For $\mathbf{x} = (x_1, x_2, \cdots, x_\nu) \in \mathbb{R}^\nu$, where $\nu = \max \{ j(1), \cdots, j(n) \} $, define $f :\mathbb{R}^\nu \rightarrow \mathbb{R}^n$ as follows.
$$ f(\mathbf{x} ) = \left( \sum_{i=1}^{j(1)}x_i ,\sum_{i=1}^{j(2)} x_i^2, \sum_{i=1}^{j(3)} x_i^3, \cdots, \sum_{i=1}^{j(n)}x_i^n \right) $$
Say $\exists \mathbf{c} = (c_1, \cdots, c_n) \in \mathbb{R}^n$ such that $\mathbf{c}^Tf(\mathbf{x}) \equiv 0$. I'm trying to show $\mathbf{c} = \mathbf{0}$, uniquely.
What comes to my mind is uniqueness of power series, but I'm not sure it can be thought of as "uniqueness of polynomial expansion".
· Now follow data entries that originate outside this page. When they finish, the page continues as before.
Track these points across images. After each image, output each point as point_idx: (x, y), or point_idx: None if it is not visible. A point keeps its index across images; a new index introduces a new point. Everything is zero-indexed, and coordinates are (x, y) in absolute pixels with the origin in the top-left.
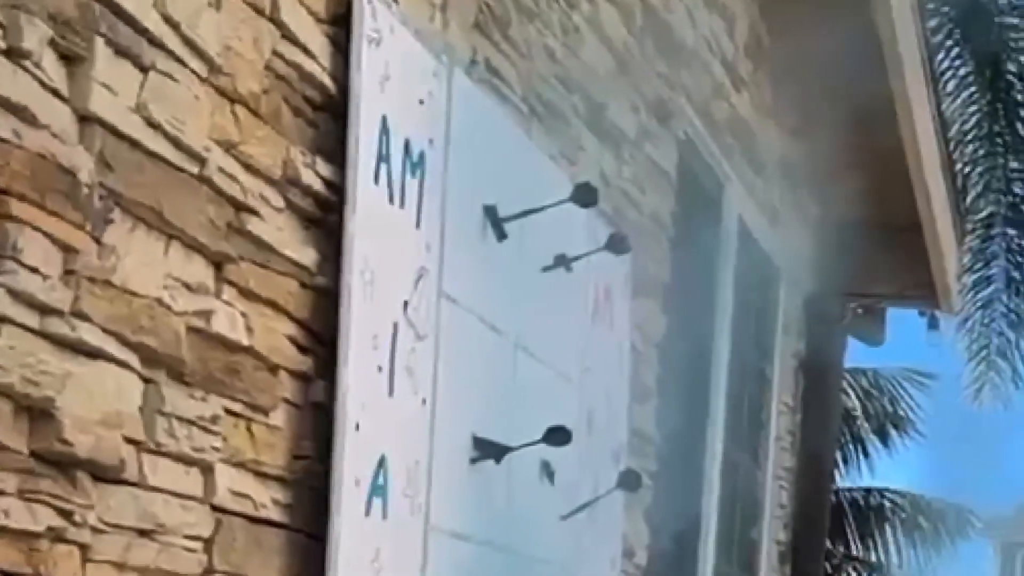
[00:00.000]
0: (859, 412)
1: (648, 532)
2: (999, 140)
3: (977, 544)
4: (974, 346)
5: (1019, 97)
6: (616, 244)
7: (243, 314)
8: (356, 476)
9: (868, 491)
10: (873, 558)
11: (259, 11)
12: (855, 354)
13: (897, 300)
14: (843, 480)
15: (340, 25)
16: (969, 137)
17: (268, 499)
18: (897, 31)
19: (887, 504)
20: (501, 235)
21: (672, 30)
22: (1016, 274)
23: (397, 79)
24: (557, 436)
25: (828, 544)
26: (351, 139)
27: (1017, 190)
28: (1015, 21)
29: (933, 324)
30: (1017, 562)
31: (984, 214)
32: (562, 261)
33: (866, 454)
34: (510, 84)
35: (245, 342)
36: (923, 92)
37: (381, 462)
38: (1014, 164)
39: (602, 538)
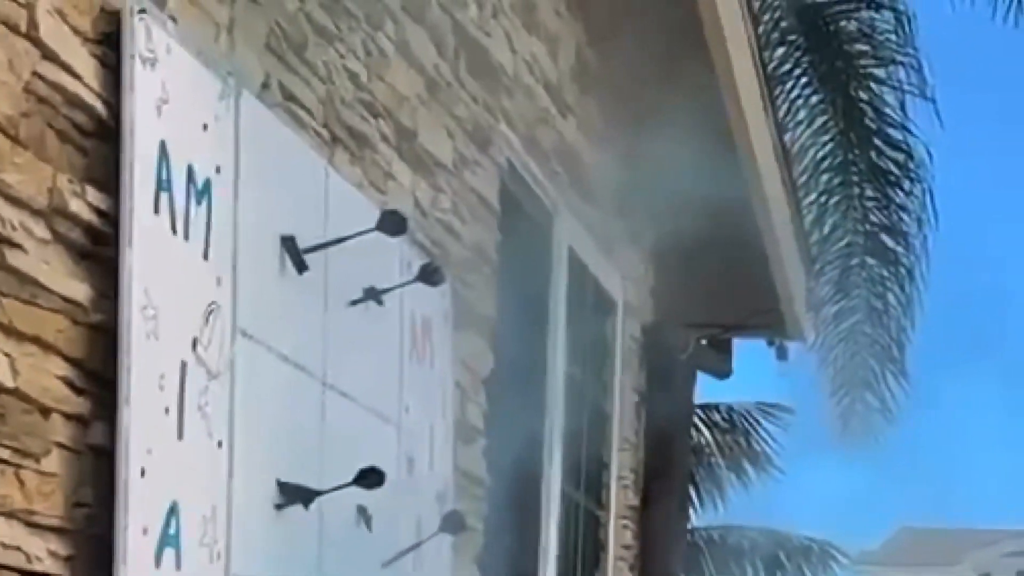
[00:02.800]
0: (713, 448)
1: None
2: (854, 168)
3: None
4: (838, 379)
5: (872, 124)
6: (429, 275)
7: (6, 354)
8: (143, 525)
9: (726, 529)
10: None
11: (14, 29)
12: (707, 389)
13: (742, 330)
14: (699, 519)
15: (110, 45)
16: (824, 166)
17: (44, 551)
18: (731, 56)
19: (746, 542)
20: (302, 267)
21: (488, 53)
22: (878, 304)
23: (177, 102)
24: (370, 478)
25: None
26: (125, 166)
27: (874, 218)
28: (865, 48)
29: (782, 354)
30: None
31: (843, 243)
32: (372, 294)
33: (722, 492)
34: (308, 109)
35: (10, 383)
36: (760, 117)
37: (172, 509)
38: (870, 192)
39: None
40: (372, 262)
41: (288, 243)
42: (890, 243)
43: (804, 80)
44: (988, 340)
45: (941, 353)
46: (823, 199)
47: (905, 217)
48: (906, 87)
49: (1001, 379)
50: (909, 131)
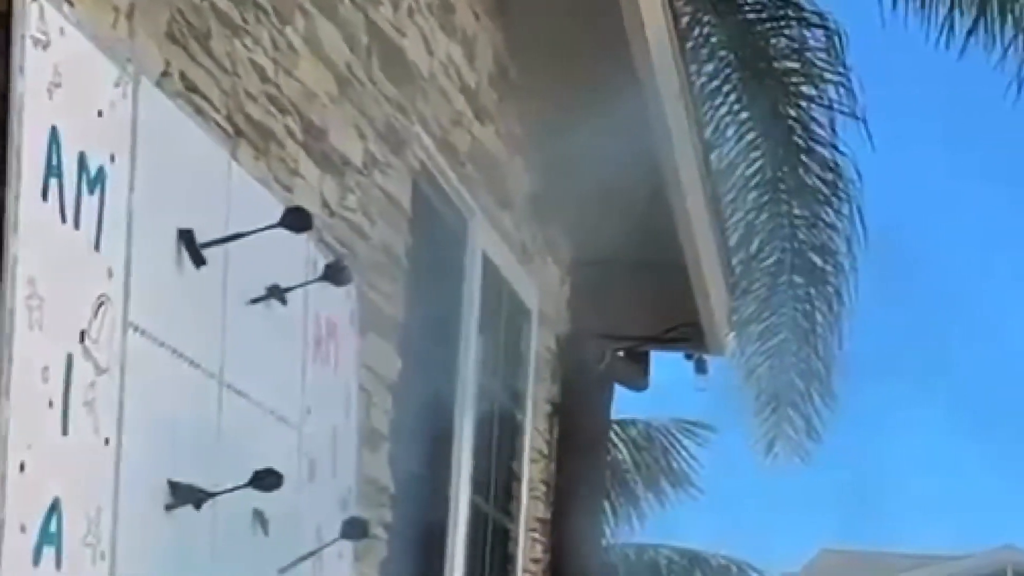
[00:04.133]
0: (629, 465)
1: None
2: (782, 186)
3: None
4: (762, 397)
5: (801, 142)
6: (335, 274)
7: None
8: (21, 522)
9: (642, 547)
10: None
11: None
12: (625, 405)
13: (659, 343)
14: (614, 536)
15: (0, 25)
16: (752, 183)
17: None
18: (656, 71)
19: (663, 561)
20: (199, 261)
21: (403, 53)
22: (805, 323)
23: (70, 87)
24: (266, 480)
25: None
26: (12, 150)
27: (802, 236)
28: (794, 66)
29: (701, 368)
30: None
31: (770, 261)
32: (275, 292)
33: (638, 509)
34: (211, 101)
35: None
36: (686, 132)
37: (53, 507)
38: (798, 210)
39: None
40: (275, 260)
41: (186, 236)
42: (818, 262)
43: (733, 97)
44: (928, 360)
45: (875, 371)
46: (751, 216)
47: (834, 236)
48: (836, 106)
49: (940, 402)
50: (839, 149)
P.S. maybe the problem can be trimmed more tidily, but I have no idea for now.
If:
$$ f(\mathbf{x} ) = \left( \sum_{i=1}^{j(1)}x_i ,\sum_{i=1}^{j(2)} x_i^2, \sum_{i=1}^{j(3)} x_i^3, \cdots, \sum_{i=1}^{j(n)}x_i^n \right) $$
Then:
$$ c^T f(\mathbf{x} ) = c_1\sum_{i=1}^{j(1)}x_i + c_2\sum_{i=1}^{j(2)} x_i^2 + c_3\sum_{i=1}^{j(3)} x_i^3 + \cdots + c_n\sum_{i=1}^{j(n)}x_i^n $$
Then if:
$$ c^T f(\mathbf{x} ) \equiv 0 $$
For any $i$, $j$ we have: $$ \frac{\partial ^i [c^T f(\mathbf{x} )]}{\partial x_j^i} \equiv 0 $$
For $i=n$: $$ \frac{\partial ^n [c^T f(\mathbf{x} )]}{\partial x_j^n} = c_n\sum_{i=j}^{j} n! \equiv 0 \Rightarrow c_n=0 $$
Then we eliminate the last term in $c^T f(\mathbf{x} )$. By repeating until $n=1$ we conclude that $c$ is a null vector.